Sweden’s police chief ‘quits’ after row

Sweden's police chief 'quits' after row
Sweden's top police officer, Stefan Strömberg, is to resign on Friday, according to reports. The National Police Commissioner's reported resignation follows harsh criticism of him from the country's regional police chiefs and disagreements with the government.

The news has yet to be confirmed by Strömberg or an official source, but Thomas Bodström, chairman of the parliamentary Justice Committee, said he had “received information that National Police Commissioner Stefan Strömberg has been forced to resign.

“The information is not from official sources, but it is very reliable,” Bodström said.

Dagens Nyheter had earlier on Thursday evening also reported that Strömberg was resigning.

Strömberg has been summoned to meet Justice Minister Beatrice Ask on Friday. The two also met on Thursday, and Ask has cancelled a trip to a ministerial meeting in Brussels in order to continue her discussion with the National Police Commissioner.

The meeting between Ask and Strömberg was called at Ask’s request. One subject up for discussion was an article by the country’s regional police chiefs in which they expressed dissatisfaction with Strömberg.
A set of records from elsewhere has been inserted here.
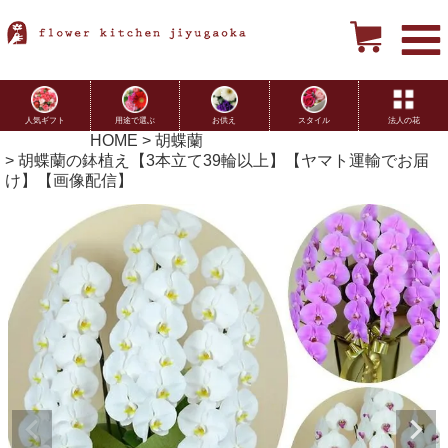
用途で選ぶ
お供え
スタイル
法人の花
人気ギフト
HOME
胡蝶蘭
胡蝶蘭の鉢植え【3本立て39輪以上】【ヤマト運輸でお届
け】【画像配信】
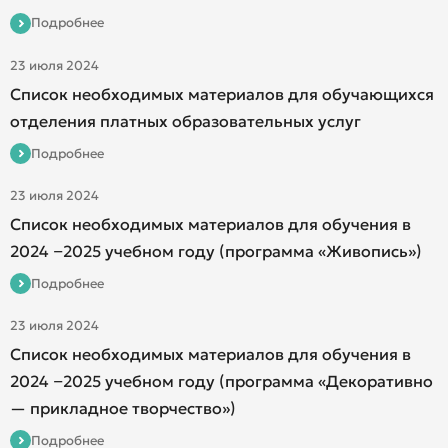
Подробнее
23 июля 2024
Список необходимых материалов для обучающихся
отделения платных образовательных услуг
Подробнее
23 июля 2024
Список необходимых материалов для обучения в
2024 −2025 учебном году (программа «Живопись»)
Подробнее
23 июля 2024
Список необходимых материалов для обучения в
2024 −2025 учебном году (программа «Декоративно
— прикладное творчество»)
Подробнее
The commissioner told SVT on Thursday evening that he and Ask “are speaking about the criticism in this article, but also how we can develop the police in the future and how the police can work to ensure that good methods are used that lead to better results.”

Asked whether Ask still had confidence in him, Strömberg said:

“We have spoken about these things and will talk about them tomorrow as well. This is what these conversations are about.”

Asked again whether he had Ask’s confidence, he said: “I believe we have a fairly similar view of what needs to be done in the Swedish police.”

Strömberg has called for more centralization of the Swedish police, with a “Swedish FBI” to fight organized crime. He admits that there are differences between his view and that of the government in how the police should be structured.

In their article in Dagens Nyheter on Thursday, three representatives of Sweden’s regional police chiefs attacked Strömberg and the National Police Board. They wrote that there was a lack of confidence in the National Police Commissioner and accused the National Police Board of incompetence.

“The National Police Board’s repeated demands for us to deliver lacks any kind of encouragement or insight into how we work. The dry and inflexible message leads instead to sap us of will and motivation,” wrote Anders Westlund, Björn Engblom and Charlie Magné, chairmen of the organization representing senior police officers in Stockholm, Västra Götaland and Skåne.

Strömberg earlier in the day rejected the criticism.

“I know more about police work than people say,” he said.